Sunday, December 02, 2007

À Máquina

Quando eu era menino, meu pai costumava pedir para que eu apagasse alguma luz que havia deixado acesa bradando que não era sócio da Light. Isso numa época em que eu mal sabia o que era ser sócio, e muito menos o que significava Light. Com o tempo, soube de outros amigos, que a bronca também se repetia da mesma maneira na casa deles. Hoje, que bem sei o que é ser sócio, e tenho uma baita conta da Light para pagar todo mês, fico me perguntando como deve ter sido a infância do filho do sócio da Light. Imagino um palacete iluminado, com imensas janelas de vidro, ostentando luz em meio às casas de um bairro alto, talvez o Valparaíso. Toda vez que o filho apagasse alguma luz acesa na casa, o pai lhe diria carinhosamente: “Precisa, não filho, papai é sócio da Light.”

Mas o menino também tinha lá suas angústias. Muitos de seus amigos gostavam de dormir na sua casa, mas ele duvidava da honestidade da amizade deles. Podiam ser interesseiros. Não pelo seu dinheiro. No seu ciclo de amizade, havia filhos de sócios de empreiteiras, multinacionais e até bancos. Mas o filho do sócio da Light, às vezes, tinha a impressão de que os amigos só queriam ir à sua casa porque, como quase todos os meninos da sua idade, tinham medo do escuro. Mas ele não, ele tinha medo é de claridade. No auge do verão, quando ia para a piscina do Petropolitano, tão logo o sol de meio-dia começava a devorar as sombras, ele telefonava pra casa: “Genalva, vem me buscar que eu estou odiando.” A Babá, muitas vezes, cogitava a idéia de que ele era um menino problemático, triste. Mas ele se refugiava nas sombras de uma mangueira e brincava a tarde toda.

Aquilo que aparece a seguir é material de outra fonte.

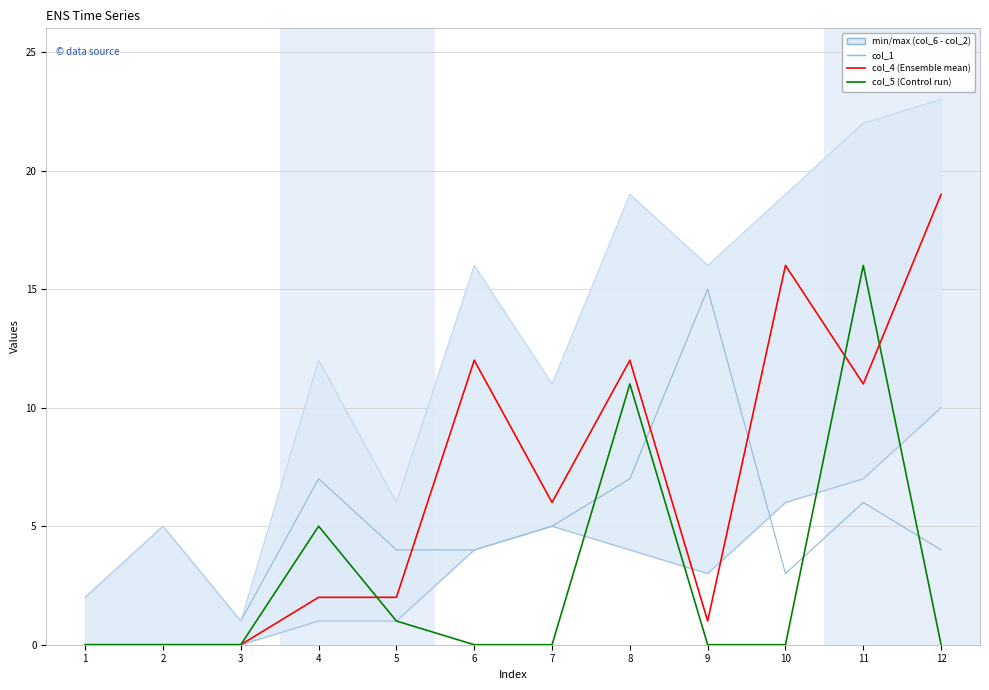

At how many categories does at least one series exceed 10?

8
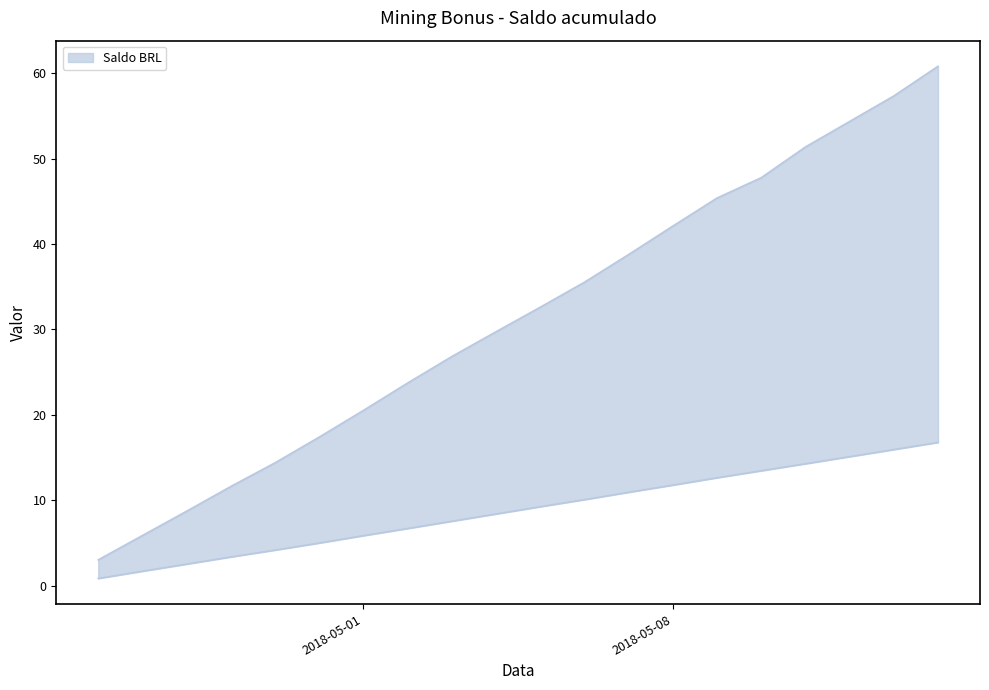

Which series changed the most between 2018-04-25 and 2018-05-05?

Saldo BRL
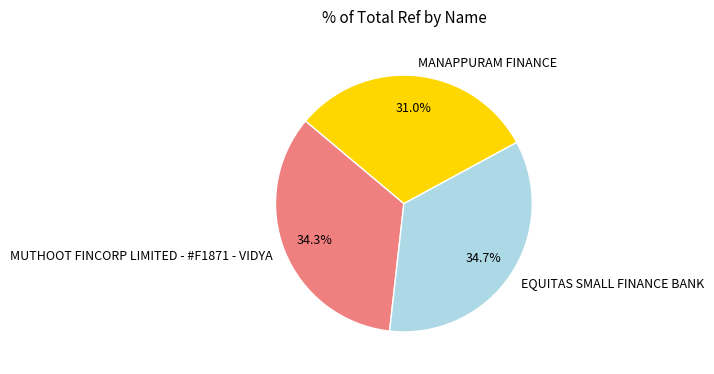

True or false: MUTHOOT FINCORP LIMITED - #F1871 - VIDYA accounts for 22% of the total.

False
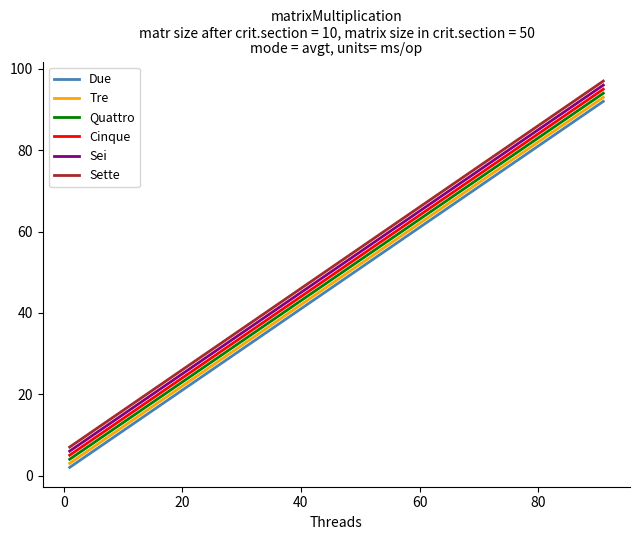

True or false: Sette and Quattro cross at least once.

False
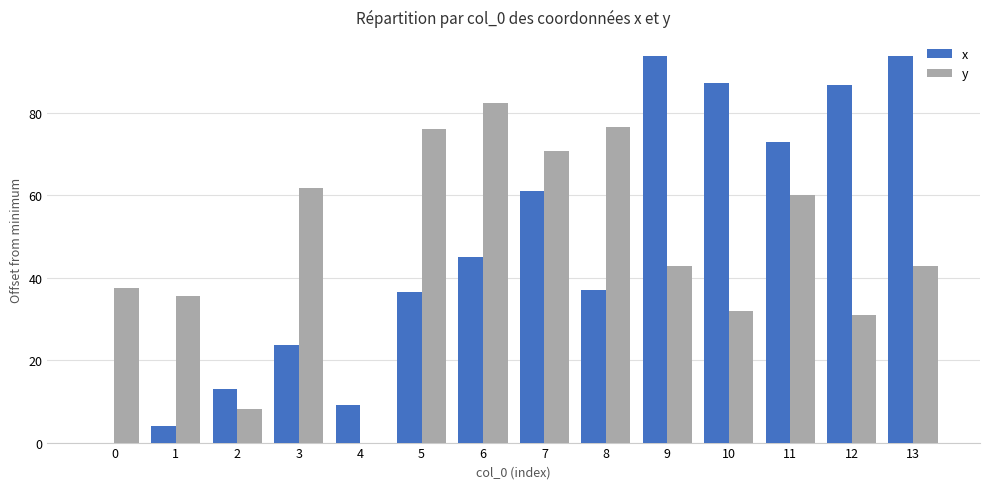

Count the number of categories in the chart.

14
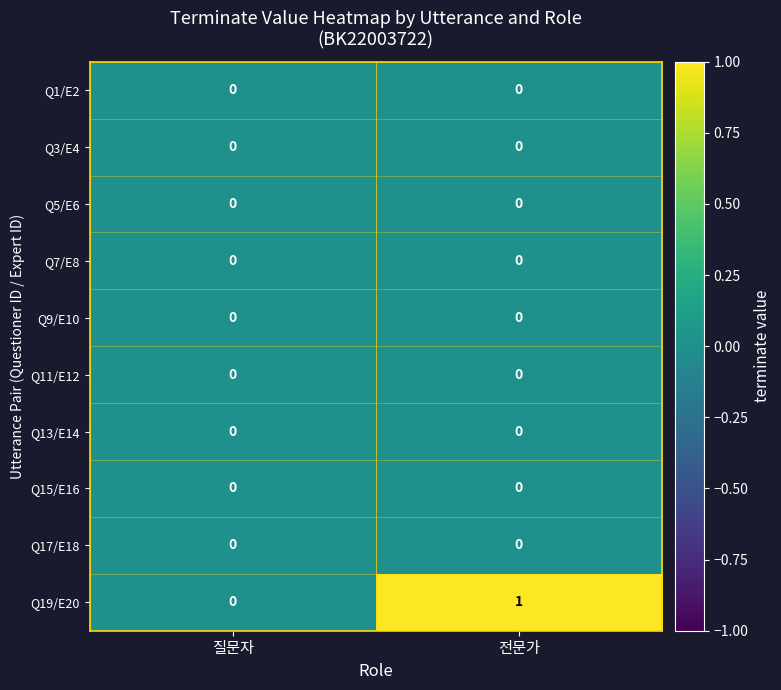

Which series changed the most between 질문자 and 전문가?

Q19/E20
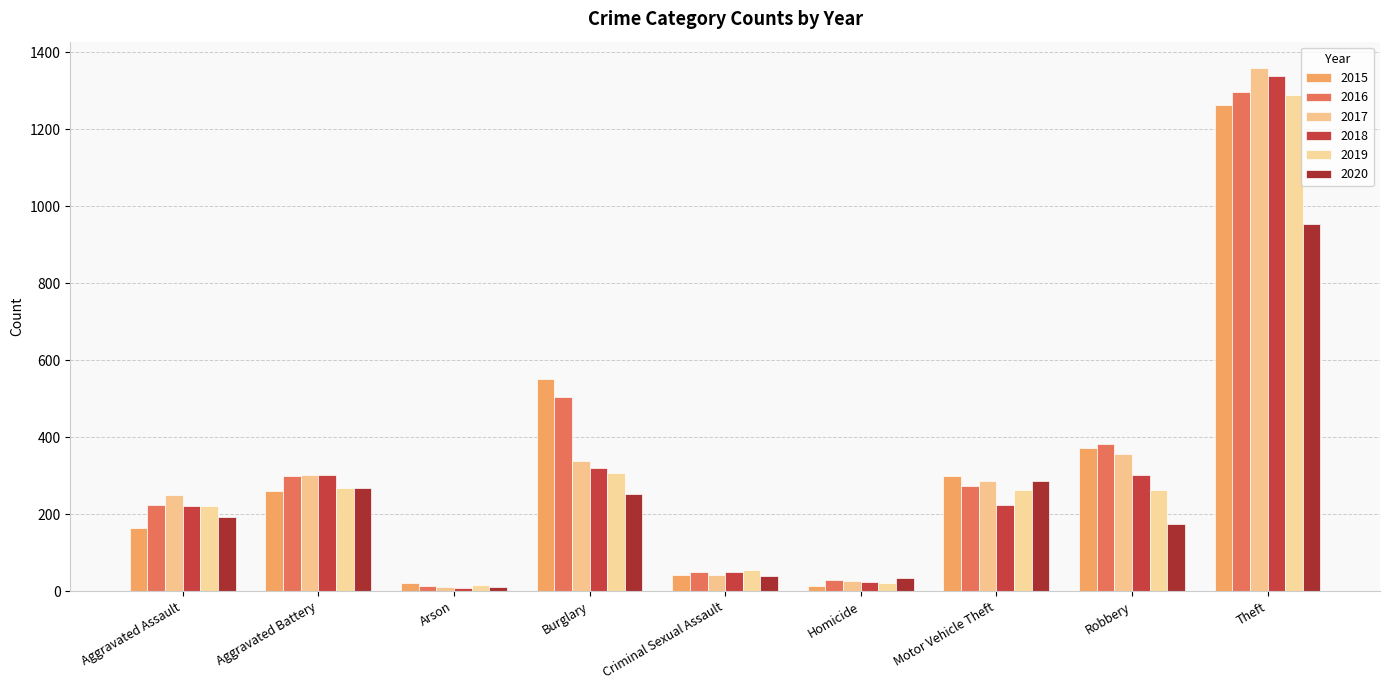

What is the total value across all series at Arson?

84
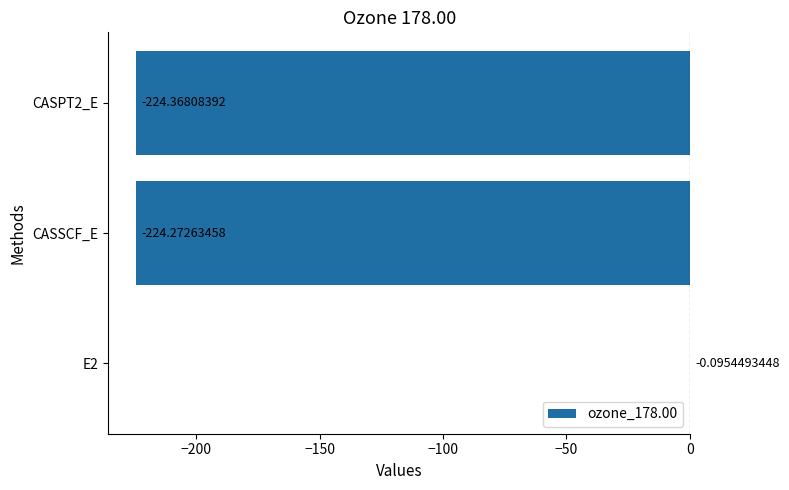

Which has a higher value, CASPT2_E or E2?

E2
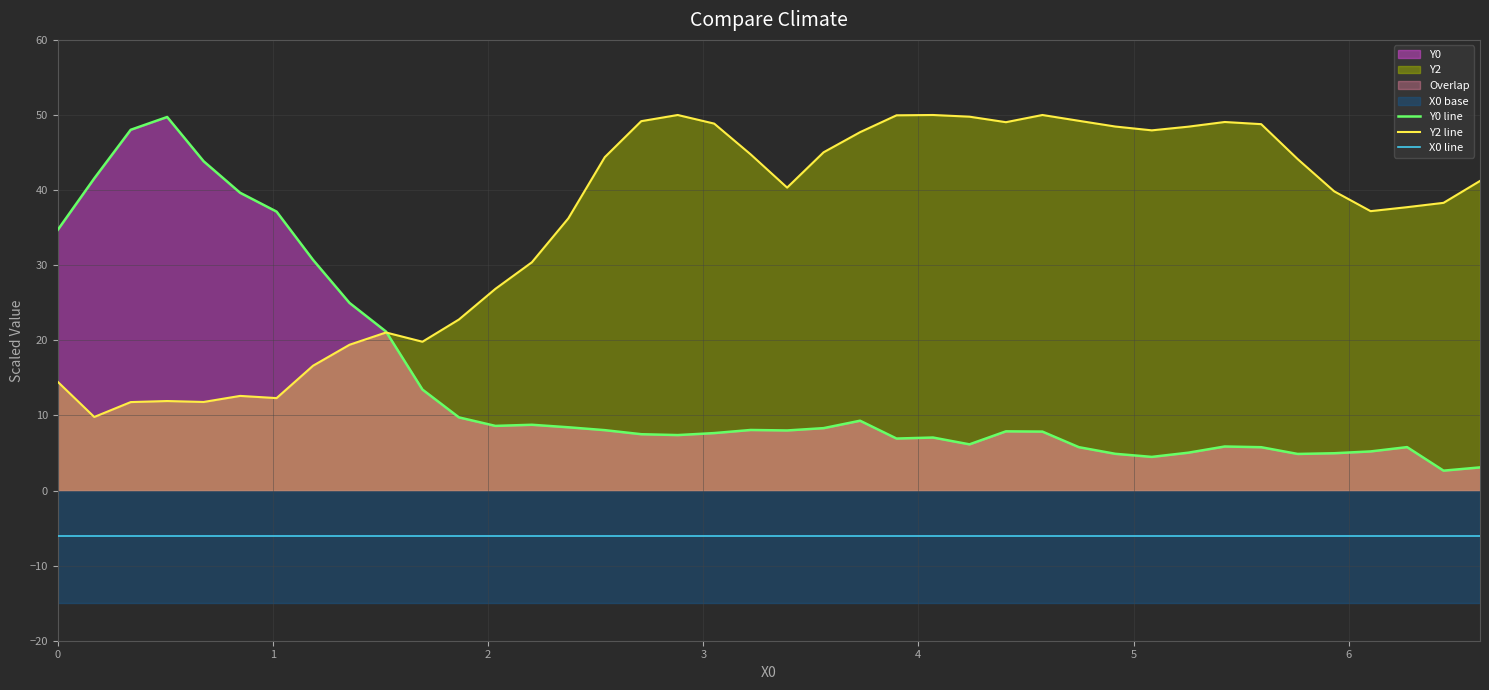

Reading left to right, transcribe all the data shown in this chart.

Y0 line: 34.7	41.6	48.0	49.7	43.8	39.6	37.1	30.7	25.0	21.2	13.4	9.7	8.6	8.8	8.4	8.0	7.5	7.4	7.6	8.1	8.0	8.3	9.3	6.9	7.1	6.1	7.9	7.8	5.8	4.9	4.5	5.0	5.9	5.8	4.9	5.0	5.2	5.8	2.6	3.1
Y2 line: 14.5	9.8	11.8	11.9	11.8	12.6	12.3	16.6	19.4	21.0	19.8	22.8	26.9	30.4	36.2	44.4	49.2	50.0	48.9	44.8	40.3	45.0	47.7	50.0	50.0	49.8	49.0	50.0	49.2	48.5	48.0	48.4	49.1	48.8	44.1	39.8	37.2	37.7	38.3	41.2
X0 line: -6.0	-6.0	-6.0	-6.0	-6.0	-6.0	-6.0	-6.0	-6.0	-6.0	-6.0	-6.0	-6.0	-6.0	-6.0	-6.0	-6.0	-6.0	-6.0	-6.0	-6.0	-6.0	-6.0	-6.0	-6.0	-6.0	-6.0	-6.0	-6.0	-6.0	-6.0	-6.0	-6.0	-6.0	-6.0	-6.0	-6.0	-6.0	-6.0	-6.0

Hoje, acabou a luz na empresa. Esperamos por quase três horas para que ela retornasse, e nada. Quando o trabalho começou se acumular sobre as mesas, um dos sócios teve uma idéia brilhante: foi até um armário nos fundos da garagem, e retirou de lá quatro Remingtons empoeiradas, mas funcionando perfeitamente. Ele sorriu triunfante. A idéia de guardar as máquinas, há mais de quinze anos, não fora coisa de velho, como disseram à época. Feliz como um menino que ganha um brinquedo novo, eu comecei a traduzir um documento para o consulado. O tec-tec que meus dedos produziam me fez sentir uma imensa saudade do meu pai.